Supplied data:
▽

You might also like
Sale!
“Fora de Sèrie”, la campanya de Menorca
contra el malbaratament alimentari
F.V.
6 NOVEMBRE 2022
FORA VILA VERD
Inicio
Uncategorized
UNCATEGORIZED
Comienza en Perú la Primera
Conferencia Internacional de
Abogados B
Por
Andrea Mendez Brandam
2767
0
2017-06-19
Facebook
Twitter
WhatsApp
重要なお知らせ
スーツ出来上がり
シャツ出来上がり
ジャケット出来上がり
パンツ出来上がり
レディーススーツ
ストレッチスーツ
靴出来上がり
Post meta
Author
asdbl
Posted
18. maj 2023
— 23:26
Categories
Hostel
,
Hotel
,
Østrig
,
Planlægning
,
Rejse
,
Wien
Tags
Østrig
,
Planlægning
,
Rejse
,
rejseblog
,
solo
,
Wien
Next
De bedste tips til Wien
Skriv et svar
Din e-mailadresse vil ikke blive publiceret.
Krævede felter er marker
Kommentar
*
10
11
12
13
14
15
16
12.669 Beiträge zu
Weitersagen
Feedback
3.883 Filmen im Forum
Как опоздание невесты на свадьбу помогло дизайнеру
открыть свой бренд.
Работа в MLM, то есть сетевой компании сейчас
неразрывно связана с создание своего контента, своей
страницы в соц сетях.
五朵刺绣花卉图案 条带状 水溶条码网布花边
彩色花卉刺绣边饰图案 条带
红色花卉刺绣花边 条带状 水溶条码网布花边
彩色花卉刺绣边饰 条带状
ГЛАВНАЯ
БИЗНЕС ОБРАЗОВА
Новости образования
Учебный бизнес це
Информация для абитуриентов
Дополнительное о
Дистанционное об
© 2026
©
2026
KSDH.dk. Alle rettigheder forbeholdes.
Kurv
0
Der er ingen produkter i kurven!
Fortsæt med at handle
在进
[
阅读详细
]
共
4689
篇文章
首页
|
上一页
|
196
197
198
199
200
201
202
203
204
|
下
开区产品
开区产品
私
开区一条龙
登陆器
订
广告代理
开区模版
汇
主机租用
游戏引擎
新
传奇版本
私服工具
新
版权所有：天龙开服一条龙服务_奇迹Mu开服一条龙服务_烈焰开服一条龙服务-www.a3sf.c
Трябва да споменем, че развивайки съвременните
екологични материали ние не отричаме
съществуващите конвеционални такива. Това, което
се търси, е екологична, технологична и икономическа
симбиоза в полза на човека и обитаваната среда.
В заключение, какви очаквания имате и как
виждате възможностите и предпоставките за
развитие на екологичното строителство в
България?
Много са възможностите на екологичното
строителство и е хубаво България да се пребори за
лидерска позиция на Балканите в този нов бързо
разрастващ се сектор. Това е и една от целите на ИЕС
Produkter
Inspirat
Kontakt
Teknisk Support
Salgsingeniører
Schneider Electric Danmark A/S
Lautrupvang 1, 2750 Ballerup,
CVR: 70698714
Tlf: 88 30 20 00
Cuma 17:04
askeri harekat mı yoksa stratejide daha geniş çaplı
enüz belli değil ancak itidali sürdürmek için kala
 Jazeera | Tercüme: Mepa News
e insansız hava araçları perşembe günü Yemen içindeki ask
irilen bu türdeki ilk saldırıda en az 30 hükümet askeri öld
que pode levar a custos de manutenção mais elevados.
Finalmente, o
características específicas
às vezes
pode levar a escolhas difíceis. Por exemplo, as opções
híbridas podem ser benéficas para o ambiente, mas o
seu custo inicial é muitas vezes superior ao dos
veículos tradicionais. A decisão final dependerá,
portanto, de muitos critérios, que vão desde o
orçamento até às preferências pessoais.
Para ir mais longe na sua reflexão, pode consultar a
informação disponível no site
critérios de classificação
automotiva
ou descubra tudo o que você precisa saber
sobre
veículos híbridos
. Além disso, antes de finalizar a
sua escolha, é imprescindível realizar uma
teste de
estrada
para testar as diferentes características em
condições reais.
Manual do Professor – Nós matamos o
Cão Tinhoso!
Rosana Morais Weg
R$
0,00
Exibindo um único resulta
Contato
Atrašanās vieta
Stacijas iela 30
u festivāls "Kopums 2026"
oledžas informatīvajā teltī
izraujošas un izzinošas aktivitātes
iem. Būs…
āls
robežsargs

△

Exercise instructions: Nothing but the lines above from the one containing "Трябва да споменем, че" through the one containing "развитие на екологичното строителство в" should appear in the answer, each repeated exactly.

Written reply:
Трябва да споменем, че развивайки съвременните
екологични материали ние не отричаме
съществуващите конвеционални такива. Това, което
се търси, е екологична, технологична и икономическа
симбиоза в полза на човека и обитаваната среда.
В заключение, какви очаквания имате и как
виждате възможностите и предпоставките за
развитие на екологичното строителство в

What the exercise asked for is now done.